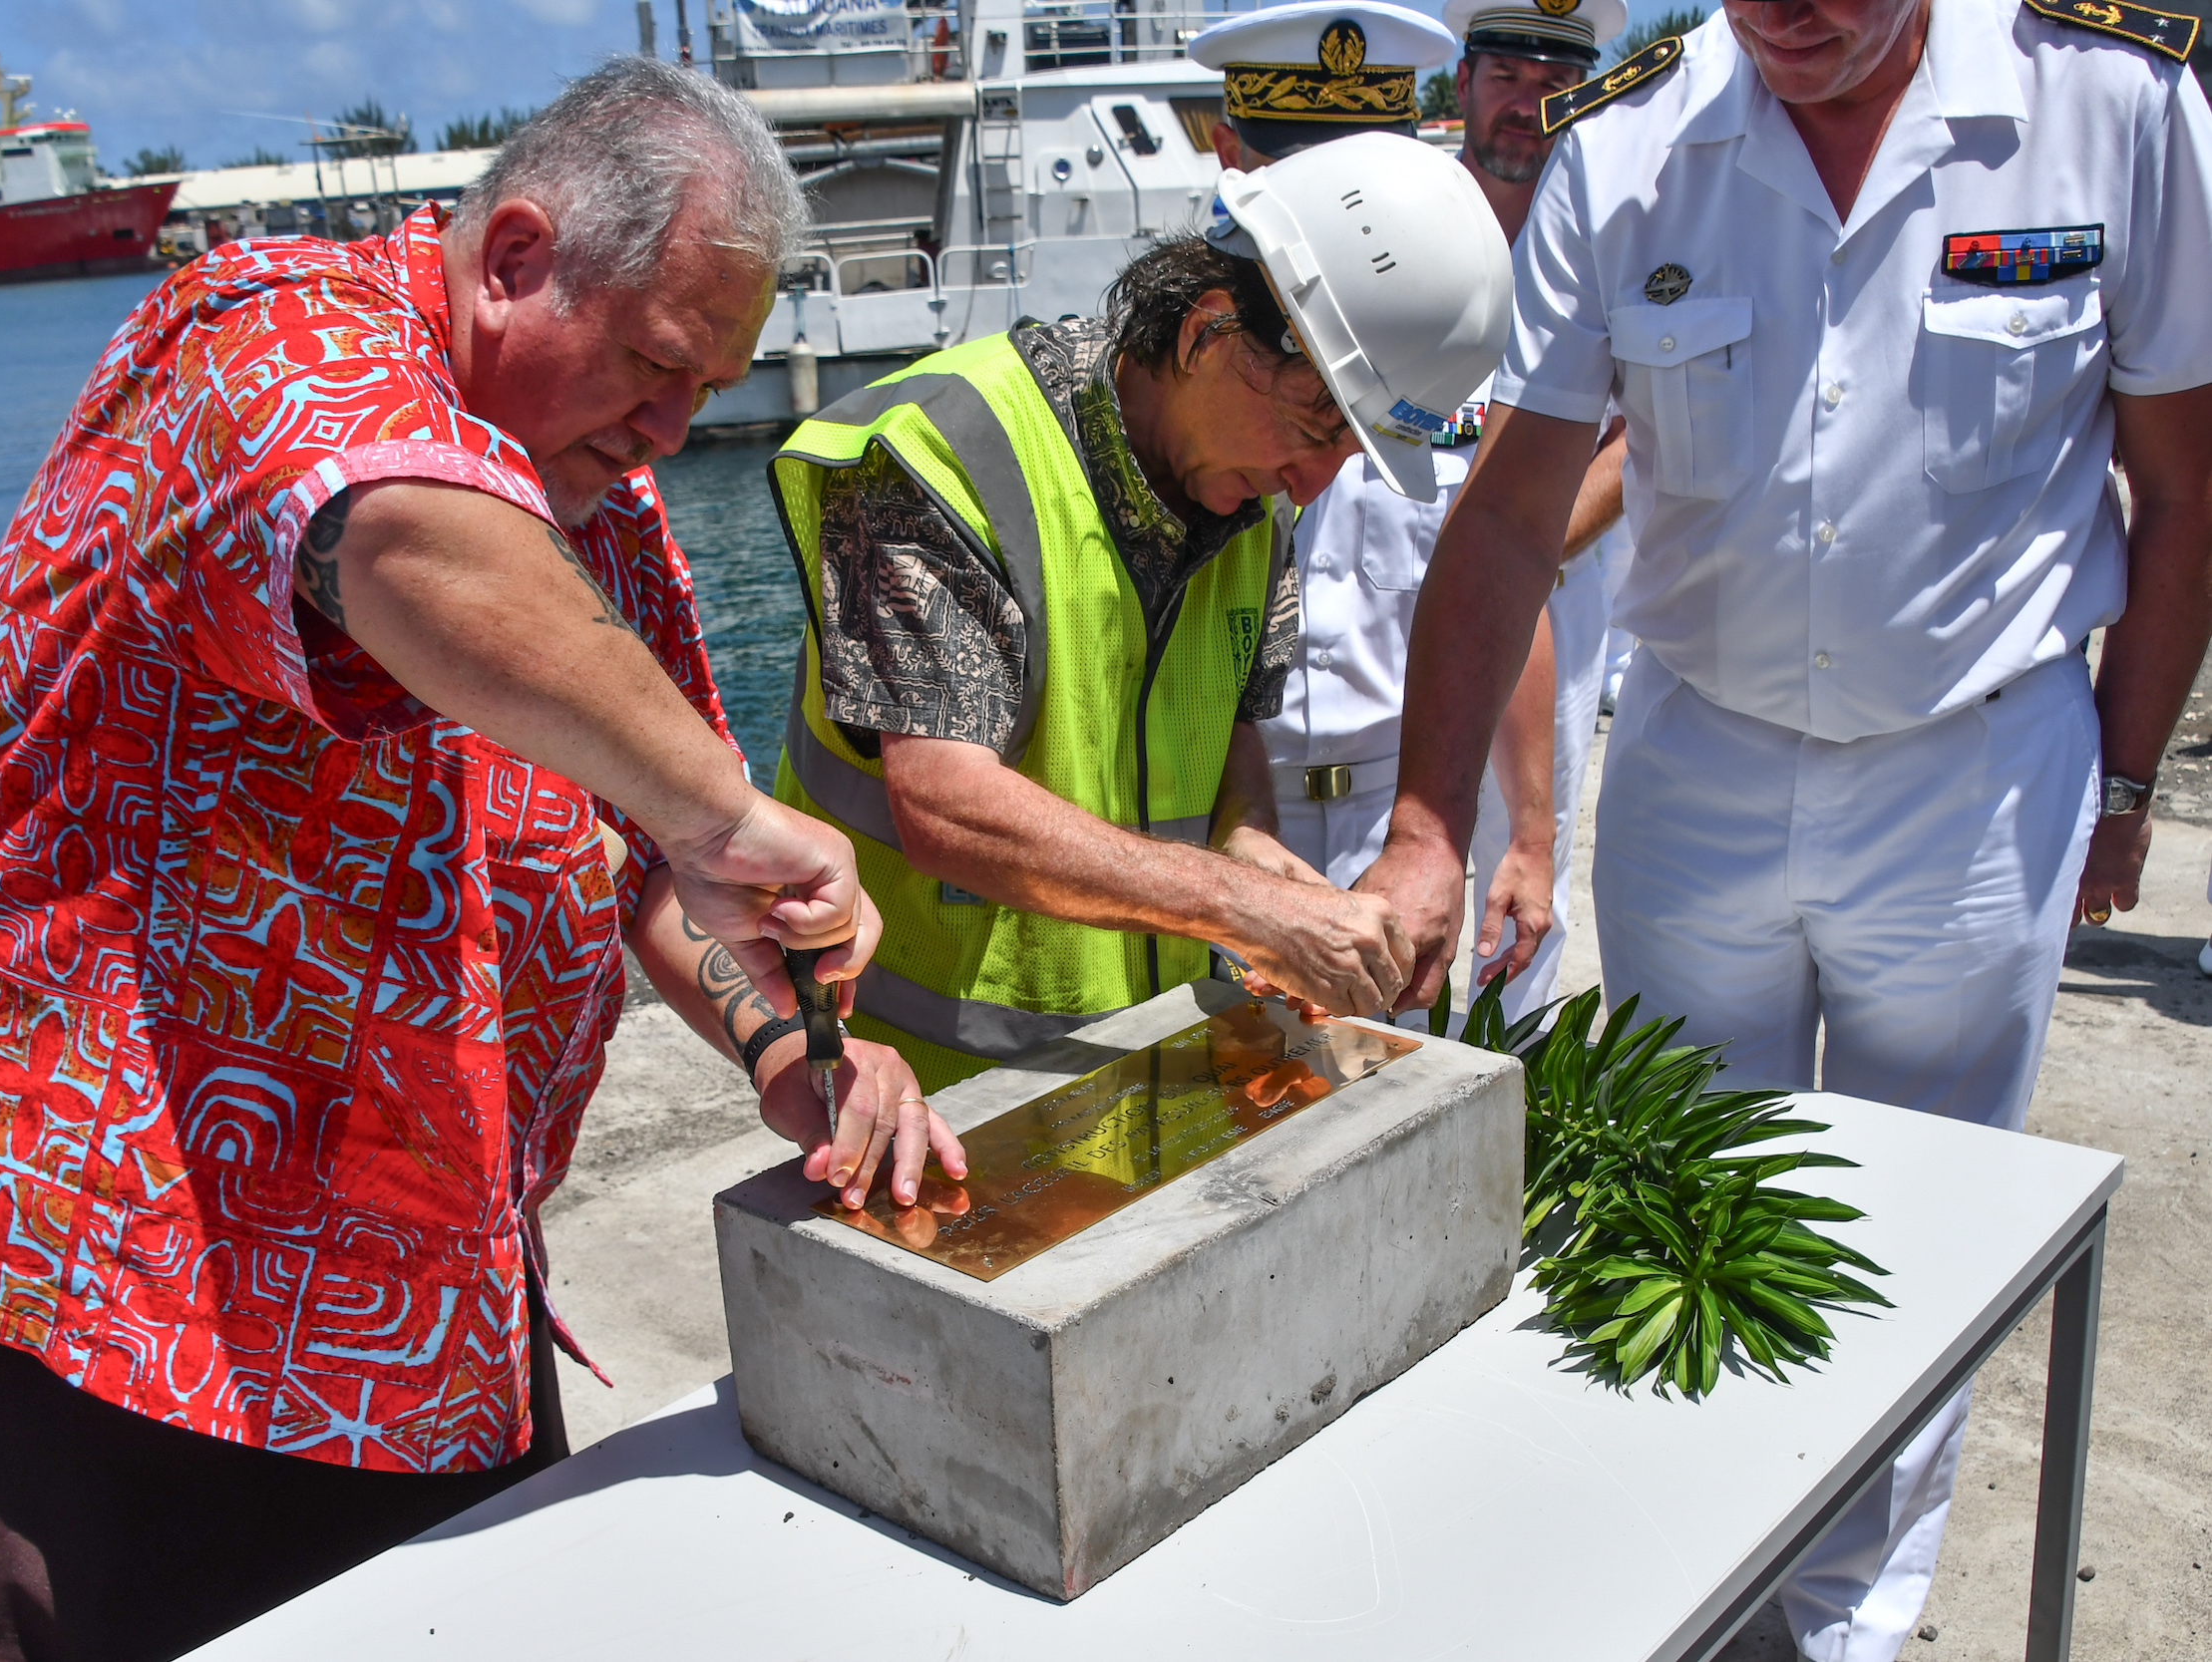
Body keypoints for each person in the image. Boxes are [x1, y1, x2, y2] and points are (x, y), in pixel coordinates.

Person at [0, 60, 962, 1662]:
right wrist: (734, 813)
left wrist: (792, 1049)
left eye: (703, 391)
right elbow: (396, 531)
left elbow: (638, 843)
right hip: (129, 1267)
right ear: (513, 257)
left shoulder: (596, 481)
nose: (670, 429)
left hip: (425, 1270)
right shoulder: (260, 337)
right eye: (654, 364)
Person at [1364, 2, 2212, 1657]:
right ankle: (1708, 1589)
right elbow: (1511, 514)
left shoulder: (2109, 102)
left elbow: (2186, 483)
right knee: (1678, 1214)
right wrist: (1424, 823)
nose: (1793, 18)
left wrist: (2122, 780)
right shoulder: (1629, 141)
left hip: (1975, 776)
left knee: (1909, 1242)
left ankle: (1848, 1628)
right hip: (1701, 764)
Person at [770, 132, 1514, 1094]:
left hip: (1143, 1079)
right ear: (1208, 331)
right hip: (919, 1092)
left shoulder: (1254, 501)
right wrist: (1245, 906)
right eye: (1316, 426)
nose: (1315, 479)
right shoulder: (939, 458)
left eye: (1350, 453)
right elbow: (945, 805)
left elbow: (1231, 743)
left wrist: (1256, 851)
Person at [1191, 0, 1632, 1016]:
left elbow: (1499, 573)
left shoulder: (1458, 311)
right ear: (1227, 151)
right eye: (1296, 163)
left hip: (1407, 793)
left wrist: (1524, 831)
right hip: (1223, 811)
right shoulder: (1178, 348)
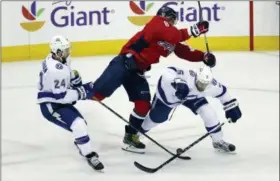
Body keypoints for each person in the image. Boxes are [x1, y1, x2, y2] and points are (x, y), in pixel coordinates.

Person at [91, 6, 216, 153]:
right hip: (124, 63)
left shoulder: (170, 36)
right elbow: (174, 34)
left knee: (143, 105)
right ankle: (68, 100)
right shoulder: (157, 23)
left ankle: (130, 136)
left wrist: (203, 57)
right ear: (165, 16)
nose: (173, 22)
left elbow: (183, 51)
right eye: (172, 18)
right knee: (96, 94)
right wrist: (194, 30)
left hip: (137, 71)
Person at [37, 35, 104, 170]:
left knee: (81, 124)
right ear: (58, 52)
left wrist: (74, 78)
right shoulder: (55, 70)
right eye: (66, 50)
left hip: (59, 99)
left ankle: (81, 144)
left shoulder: (58, 58)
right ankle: (88, 154)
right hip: (51, 105)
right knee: (79, 126)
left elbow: (66, 72)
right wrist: (82, 92)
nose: (68, 53)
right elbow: (61, 96)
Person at [139, 66, 242, 152]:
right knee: (158, 118)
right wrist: (178, 82)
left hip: (193, 98)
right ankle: (137, 132)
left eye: (205, 84)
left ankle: (218, 141)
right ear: (196, 78)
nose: (202, 86)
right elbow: (168, 71)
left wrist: (231, 107)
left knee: (209, 113)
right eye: (201, 83)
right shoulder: (187, 76)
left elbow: (223, 93)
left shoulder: (211, 85)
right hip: (169, 97)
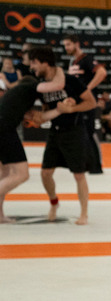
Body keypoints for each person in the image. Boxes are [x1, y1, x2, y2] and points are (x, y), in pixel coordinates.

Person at [28, 47, 96, 225]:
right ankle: (54, 203)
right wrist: (39, 118)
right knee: (45, 173)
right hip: (55, 132)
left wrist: (72, 108)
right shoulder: (42, 85)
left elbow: (91, 102)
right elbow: (45, 110)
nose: (31, 68)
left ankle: (84, 214)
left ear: (44, 62)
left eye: (34, 63)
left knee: (79, 174)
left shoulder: (71, 81)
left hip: (74, 131)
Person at [0, 75, 51, 223]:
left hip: (3, 128)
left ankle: (0, 215)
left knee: (5, 173)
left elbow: (29, 116)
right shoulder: (30, 89)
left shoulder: (15, 96)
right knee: (22, 174)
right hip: (4, 129)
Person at [61, 33, 106, 174]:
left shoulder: (87, 59)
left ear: (76, 44)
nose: (66, 48)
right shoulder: (73, 62)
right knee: (80, 132)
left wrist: (88, 89)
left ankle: (95, 166)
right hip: (77, 103)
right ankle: (85, 163)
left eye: (68, 44)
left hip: (88, 102)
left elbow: (102, 73)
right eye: (64, 45)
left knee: (89, 132)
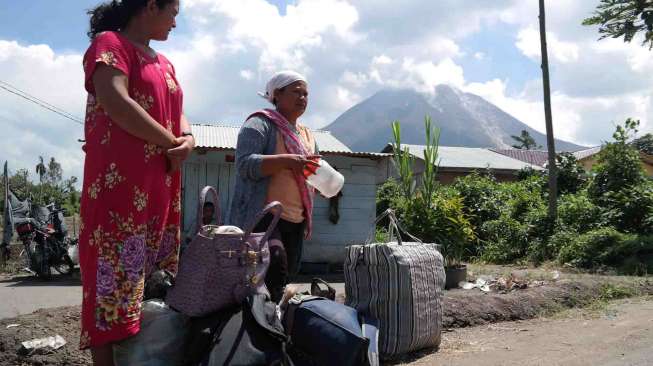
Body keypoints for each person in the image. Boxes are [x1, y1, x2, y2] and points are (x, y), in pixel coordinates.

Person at [78, 1, 193, 364]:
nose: (176, 22)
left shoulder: (164, 63)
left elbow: (179, 111)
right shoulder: (110, 44)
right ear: (149, 7)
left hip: (159, 188)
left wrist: (187, 138)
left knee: (150, 285)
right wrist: (169, 140)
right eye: (172, 12)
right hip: (119, 190)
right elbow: (115, 100)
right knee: (109, 291)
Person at [228, 70, 320, 302]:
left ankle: (272, 320)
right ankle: (264, 321)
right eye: (296, 92)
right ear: (276, 95)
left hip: (296, 217)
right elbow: (245, 164)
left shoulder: (307, 135)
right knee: (274, 262)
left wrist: (323, 183)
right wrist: (286, 161)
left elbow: (312, 171)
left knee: (286, 270)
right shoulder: (259, 124)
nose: (302, 98)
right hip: (263, 213)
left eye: (306, 94)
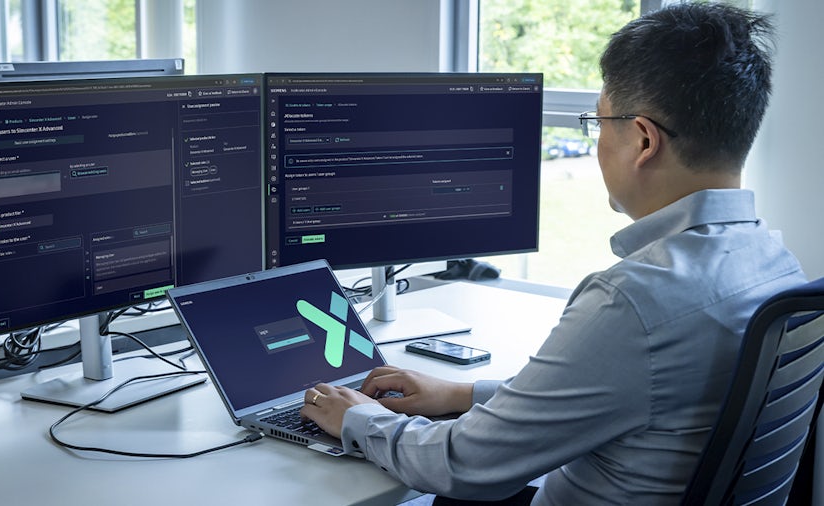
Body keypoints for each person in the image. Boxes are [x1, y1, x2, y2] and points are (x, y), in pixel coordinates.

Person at [299, 3, 807, 504]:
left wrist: (357, 419)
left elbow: (463, 465)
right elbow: (620, 392)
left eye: (600, 122)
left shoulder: (633, 301)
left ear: (644, 140)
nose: (598, 139)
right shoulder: (777, 265)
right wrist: (459, 394)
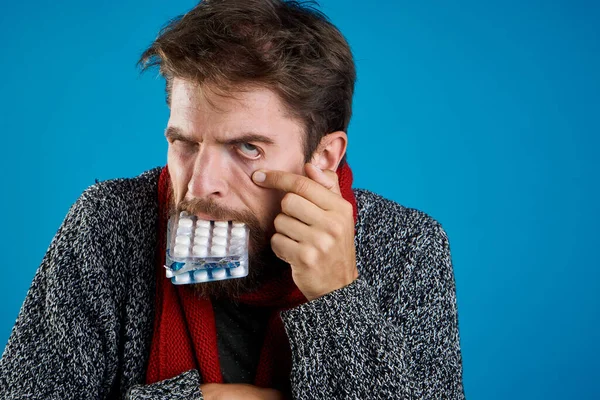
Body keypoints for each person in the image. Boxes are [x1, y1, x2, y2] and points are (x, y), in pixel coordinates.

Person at [0, 0, 465, 398]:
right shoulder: (109, 222)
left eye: (246, 148)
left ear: (324, 155)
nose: (200, 187)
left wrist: (337, 295)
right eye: (185, 142)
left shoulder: (406, 247)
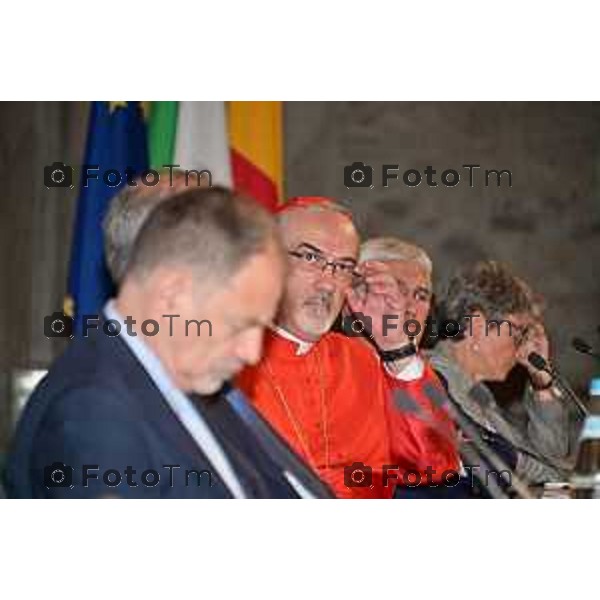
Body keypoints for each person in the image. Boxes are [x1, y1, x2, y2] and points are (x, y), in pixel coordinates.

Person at [5, 187, 332, 498]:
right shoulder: (94, 411)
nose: (252, 352)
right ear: (172, 295)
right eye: (241, 325)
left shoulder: (185, 380)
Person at [237, 197, 398, 499]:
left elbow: (401, 470)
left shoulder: (359, 360)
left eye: (343, 267)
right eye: (311, 258)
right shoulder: (222, 355)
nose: (329, 284)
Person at [429, 260, 572, 485]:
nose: (522, 348)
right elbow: (521, 469)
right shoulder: (438, 382)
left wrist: (542, 383)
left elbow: (552, 455)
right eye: (519, 333)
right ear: (477, 327)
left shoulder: (477, 392)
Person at [347, 237, 463, 497]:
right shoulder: (338, 375)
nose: (408, 307)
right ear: (355, 299)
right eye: (395, 291)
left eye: (420, 296)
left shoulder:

#### What you need to do
Everything in the records above should be retyped exactly except the pictures.

#### Your response
Body keypoints for each person in the image. Boxes are [x1, y1, x2, y2] and points are (x, y), in pixel coordinates.

Person at [0, 60, 962, 1662]:
right wrist: (734, 813)
left wrist: (792, 1049)
left eye: (703, 391)
right elbow: (396, 531)
left elbow: (638, 843)
right hip: (129, 1267)
right ear: (513, 257)
left shoulder: (596, 481)
nose: (670, 429)
left hip: (425, 1270)
right shoulder: (260, 337)
right eye: (654, 364)
Person at [1364, 2, 2212, 1657]:
right ankle: (1708, 1589)
right elbow: (1511, 514)
left shoulder: (2109, 102)
left elbow: (2186, 483)
right knee: (1678, 1214)
right wrist: (1424, 823)
nose: (1793, 18)
left wrist: (2122, 780)
right shoulder: (1629, 141)
left hip: (1975, 776)
left knee: (1909, 1242)
left ankle: (1848, 1628)
right hip: (1701, 764)
Person at [770, 132, 1514, 1094]:
left hip: (1143, 1079)
right ear: (1208, 331)
right hip: (919, 1092)
left shoulder: (1254, 501)
right wrist: (1245, 906)
right eye: (1316, 426)
nose: (1315, 479)
right shoulder: (939, 458)
left eye: (1350, 453)
right elbow: (945, 805)
left elbow: (1231, 743)
left wrist: (1256, 851)
Person at [1191, 0, 1632, 1016]:
left elbow: (1499, 573)
left shoulder: (1458, 311)
right ear: (1227, 151)
right eye: (1296, 163)
left hip: (1407, 793)
left wrist: (1524, 831)
right hip: (1223, 811)
right shoulder: (1178, 348)
Body keypoints for each person in the image. Boxes are [x1, y1, x2, y2] and points are (x, y), in pixel coordinates.

Person at [91, 6, 216, 153]:
right hip: (124, 63)
left shoulder: (170, 36)
right elbow: (174, 34)
left knee: (143, 105)
right ankle: (68, 100)
right shoulder: (157, 23)
left ankle: (130, 136)
left wrist: (203, 57)
right ear: (165, 16)
nose: (173, 22)
left elbow: (183, 51)
right eye: (172, 18)
right knee: (96, 94)
right wrist: (194, 30)
left hip: (137, 71)
Person at [37, 35, 104, 170]:
left knee: (81, 124)
right ear: (58, 52)
left wrist: (74, 78)
right shoulder: (55, 70)
right eye: (66, 50)
left hip: (59, 99)
left ankle: (81, 144)
left shoulder: (58, 58)
right ankle: (88, 154)
right hip: (51, 105)
right knee: (79, 126)
left elbow: (66, 72)
right wrist: (82, 92)
nose: (68, 53)
right elbow: (61, 96)
Person at [139, 66, 242, 152]:
right knee: (158, 118)
right wrist: (178, 82)
left hip: (193, 98)
right ankle: (137, 132)
left eye: (205, 84)
left ankle: (218, 141)
right ear: (196, 78)
nose: (202, 86)
right elbow: (168, 71)
left wrist: (231, 107)
left knee: (209, 113)
right eye: (201, 83)
right shoulder: (187, 76)
left elbow: (223, 93)
left shoulder: (211, 85)
right hip: (169, 97)
Body keypoints for each person in the image. Boxes are [x1, y1, x2, y2] and points are (x, y), in pixel coordinates.

Person at [28, 47, 96, 225]:
right ankle: (54, 203)
right wrist: (39, 118)
right knee: (45, 173)
right hip: (55, 132)
left wrist: (72, 108)
right shoulder: (42, 85)
left elbow: (91, 102)
right elbow: (45, 110)
nose: (31, 68)
left ankle: (84, 214)
left ear: (44, 62)
left eye: (34, 63)
left knee: (79, 174)
left shoulder: (71, 81)
left hip: (74, 131)
Person at [0, 75, 51, 223]:
left hip: (3, 128)
left ankle: (0, 215)
left knee: (5, 173)
left elbow: (29, 116)
right shoulder: (30, 89)
left shoulder: (15, 96)
right knee: (22, 174)
right hip: (4, 129)
Person at [61, 33, 106, 174]:
left shoulder: (87, 59)
left ear: (76, 44)
nose: (66, 48)
right shoulder: (73, 62)
right knee: (80, 132)
left wrist: (88, 89)
left ankle: (95, 166)
right hip: (77, 103)
right ankle: (85, 163)
left eye: (68, 44)
left hip: (88, 102)
left elbow: (102, 73)
right eye: (64, 45)
left knee: (89, 132)
Body keypoints for each person in the image. Boxes are [x1, y1, x2, y2] and points are (x, y), in pixel coordinates.

Person at [78, 1, 193, 364]:
nose: (176, 22)
left shoulder: (164, 63)
left elbow: (179, 111)
right shoulder: (110, 44)
right ear: (149, 7)
left hip: (159, 188)
left wrist: (187, 138)
left knee: (150, 285)
right wrist: (169, 140)
right eye: (172, 12)
right hip: (119, 190)
right elbow: (115, 100)
right knee: (109, 291)
Person at [228, 70, 320, 302]:
left ankle: (272, 320)
right ankle: (264, 321)
right eye: (296, 92)
right ear: (276, 95)
left hip: (296, 217)
right elbow: (245, 164)
left shoulder: (307, 135)
right knee: (274, 262)
left wrist: (323, 183)
right wrist: (286, 161)
left elbow: (312, 171)
left knee: (286, 270)
right shoulder: (259, 124)
nose: (302, 98)
right hip: (263, 213)
left eye: (306, 94)
Body keypoints for each person in the image. Boxes are [x1, y1, x2, y2] and points are (x, y), in pixel coordinates.

Person at [299, 3, 807, 504]:
left wrist: (357, 419)
left elbow: (463, 465)
right elbow: (620, 392)
left eye: (600, 122)
left shoulder: (633, 301)
left ear: (644, 140)
nose: (598, 139)
right shoulder: (777, 265)
right wrist: (459, 394)
Body keypoints for each person in the image. Boxes are [x1, y1, x2, y2] and points are (x, y), in pixel coordinates.

Person at [0, 0, 465, 398]:
right shoulder: (109, 222)
left eye: (246, 148)
left ear: (324, 155)
nose: (200, 187)
left wrist: (337, 295)
right eye: (185, 142)
left shoulder: (406, 247)
Body keypoints for each person in the image. Boxes are [x1, y1, x2, y2] and points are (x, y), in pixel coordinates.

Person at [5, 187, 332, 498]:
right shoulder: (94, 411)
nose: (252, 352)
right ear: (172, 295)
right eye: (241, 325)
left shoulder: (185, 380)
Person at [237, 197, 398, 499]:
left elbow: (401, 470)
left shoulder: (359, 360)
left eye: (343, 267)
right eye: (311, 258)
right shoulder: (222, 355)
nose: (329, 284)
Person at [429, 260, 572, 485]:
nose: (522, 348)
right elbow: (521, 469)
right shoulder: (438, 382)
left wrist: (542, 383)
left elbow: (552, 455)
right eye: (519, 333)
right ear: (477, 327)
left shoulder: (477, 392)
Person at [347, 237, 463, 497]:
right shoulder: (338, 375)
nose: (408, 307)
right ear: (355, 299)
right eye: (395, 291)
left eye: (420, 296)
left shoulder:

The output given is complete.